Si Quai d’Orsay est une réussite apparente, néanmoins il ne sait pas cacher ses défauts qui malheureusement ont vite fait de diminuer sa côte et son brio. Ironiquement, c’est dans cette façon ingénieuse d’adopter de près le style de la BD, que pèche le film de Tavernier.

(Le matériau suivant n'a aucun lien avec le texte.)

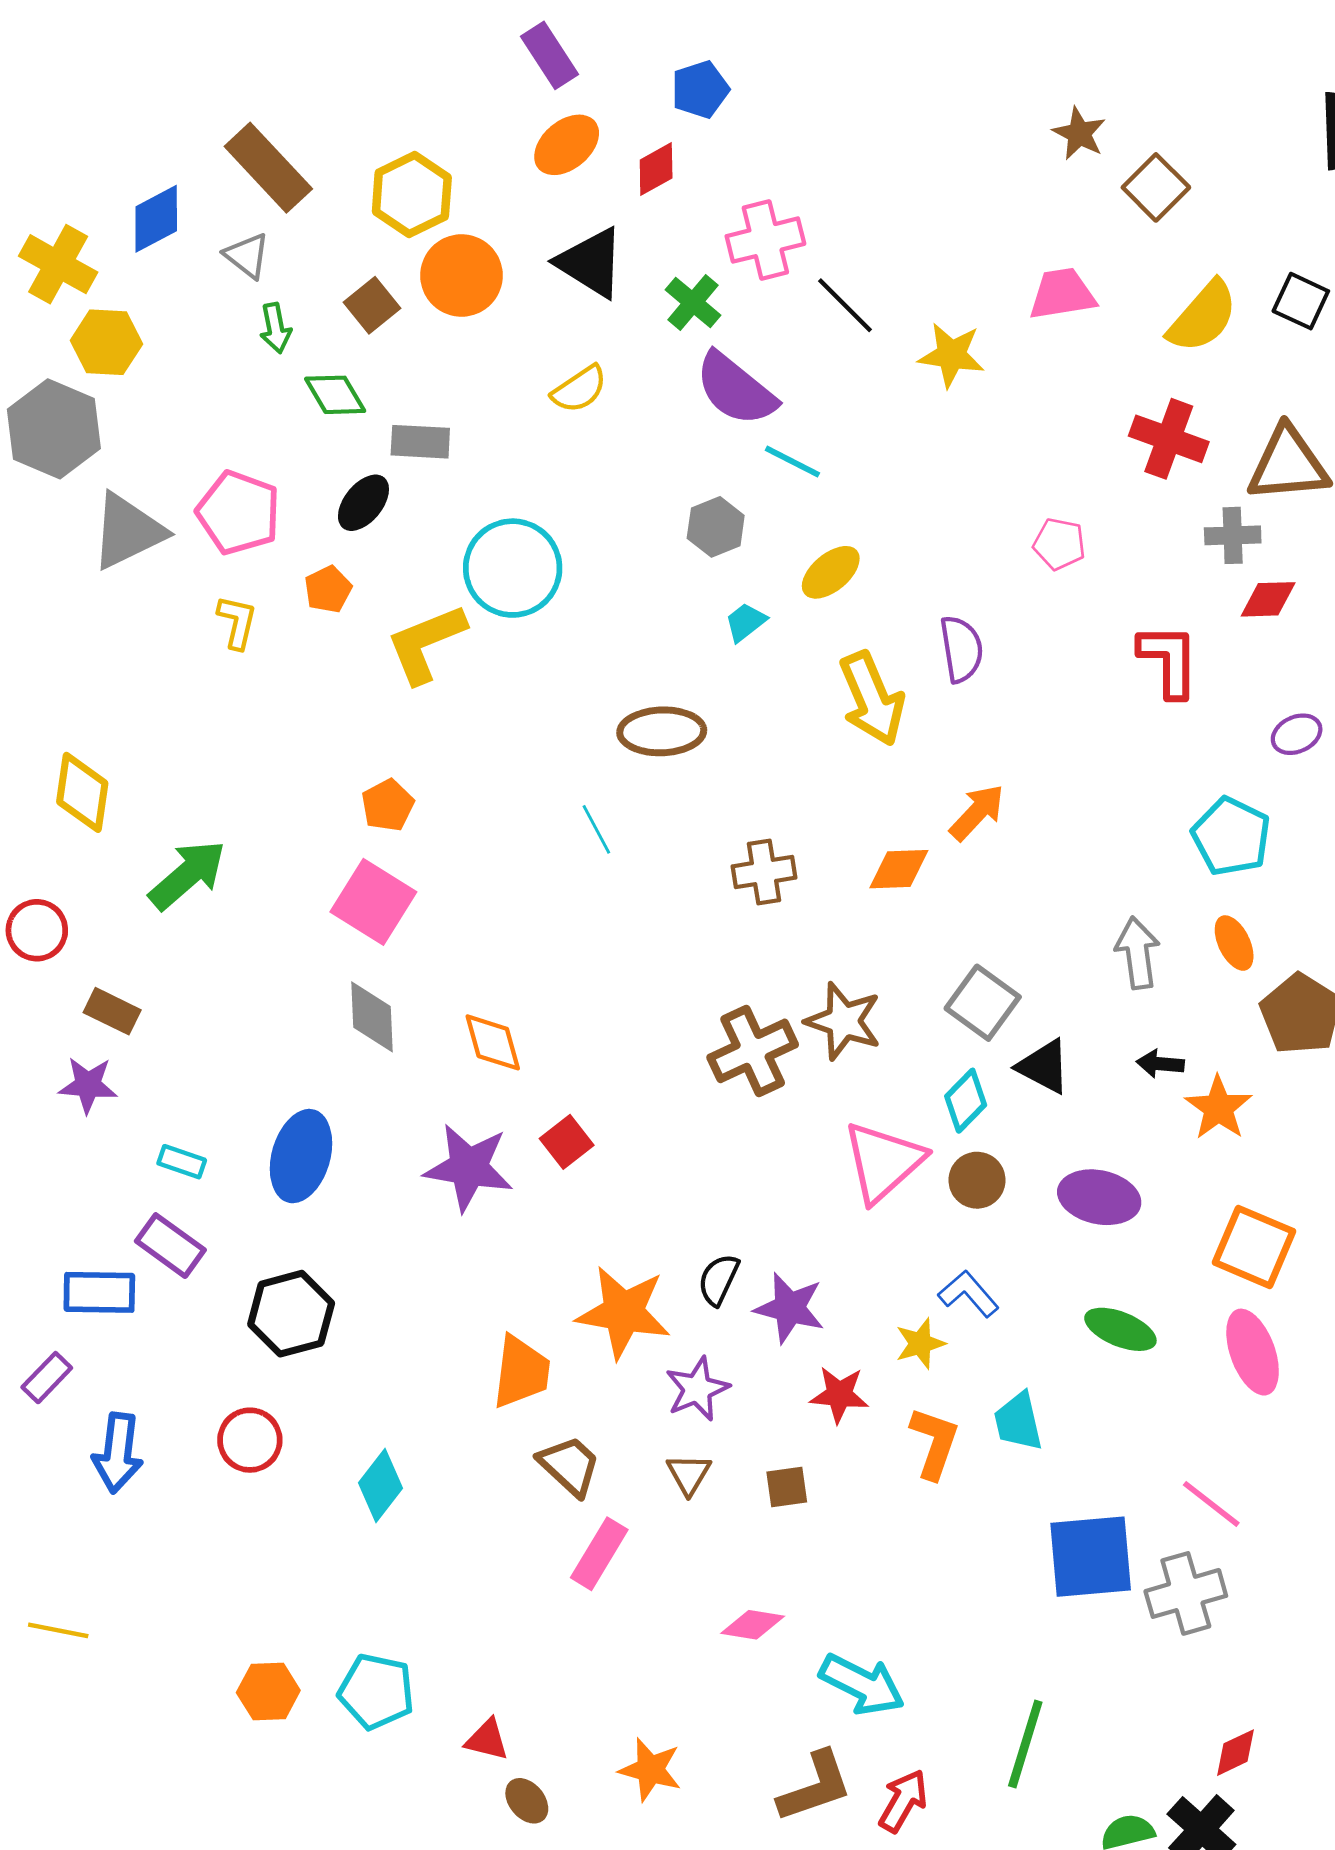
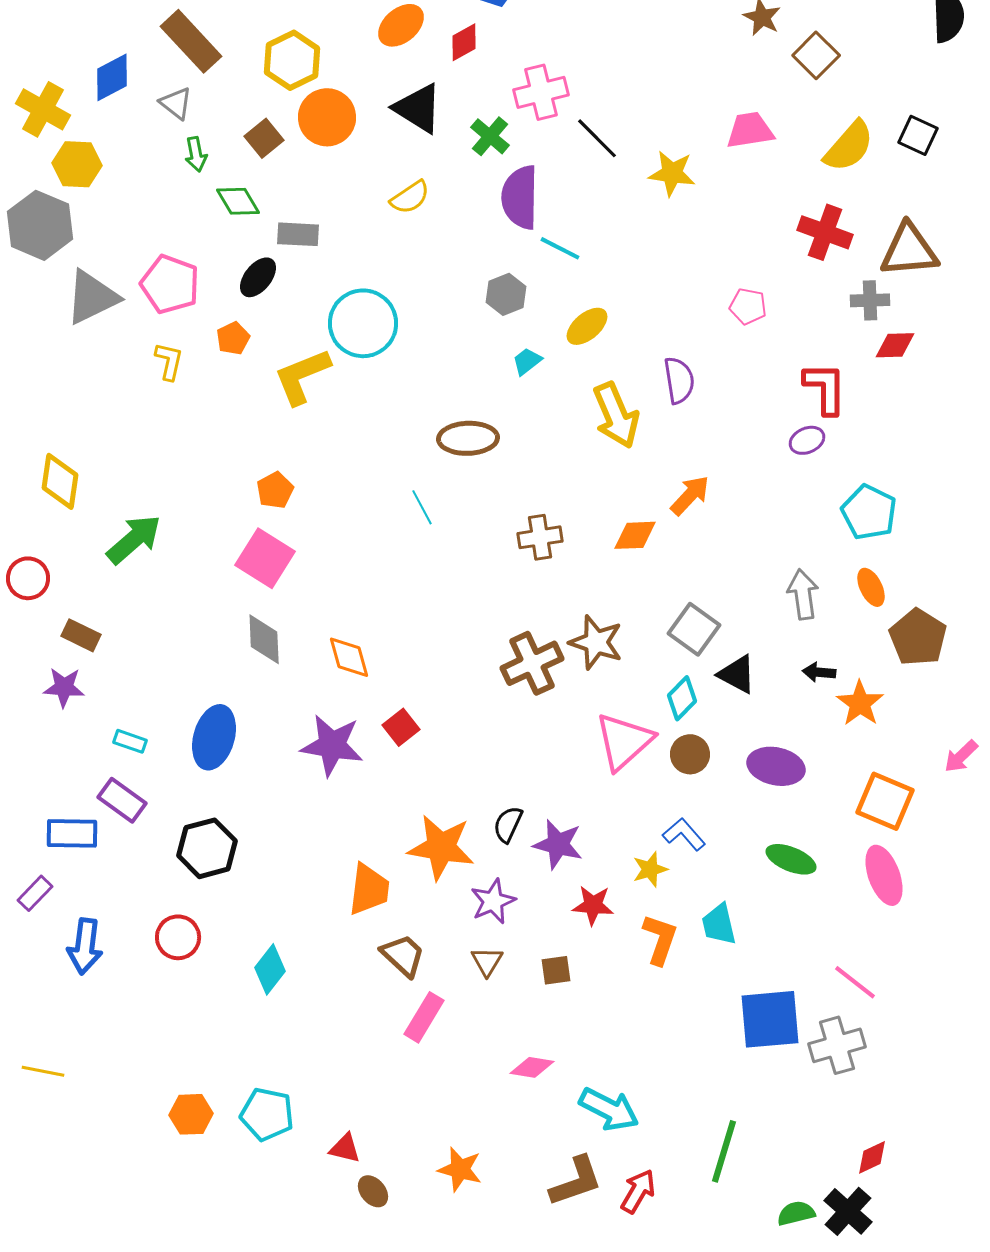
purple semicircle: (736, 389) -> (520, 197), turned 52
purple ellipse: (1297, 734) -> (807, 440), moved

A la longue, Quai d’Orsay ressemble en effet à une série de saynètes plus ou moins identiques dans l’esprit et adopte, dans la forme, les discours de ministres qu’il évoque et dont il se moque si gentiment. Vifs, exaltés, précis, clinquants… mais aussi pas suffisamment concis, courts et faussement efficaces, se perdant dans trop d’enveloppement décoratif et de brodage pêchant souvent par redondance martelante et remplissage. Ainsi fonctionne aussi un film qui, dans un premier temps, séduit par son esprit légèrement acerbe et loufoque, par sa vitalité, son punch et son impact direct. Mais à force de répéter sans cesse la même idée adaptée à des situations de crises différentes, Quai d’Orsay finit par un peu ennuyer, ou du moins tourner en rond. Car si prose est belle, sa rhétorique, elle, s’essouffle. Le résultat est clairement trop long et le cinéaste aurait pu aisément faire en 1h30 ce qu’il fait ici en deux heures. Dans ce cas, il aurait atteint le stade maximal du délicieusement jubilatoire. En lieu de cela, il se cantonne au sympathique, la folie et l’énergie de son exercice finissant par perdre de leur force dans sa démarche cyclique et manquant de diversité dans les chemins qu’il emprunte.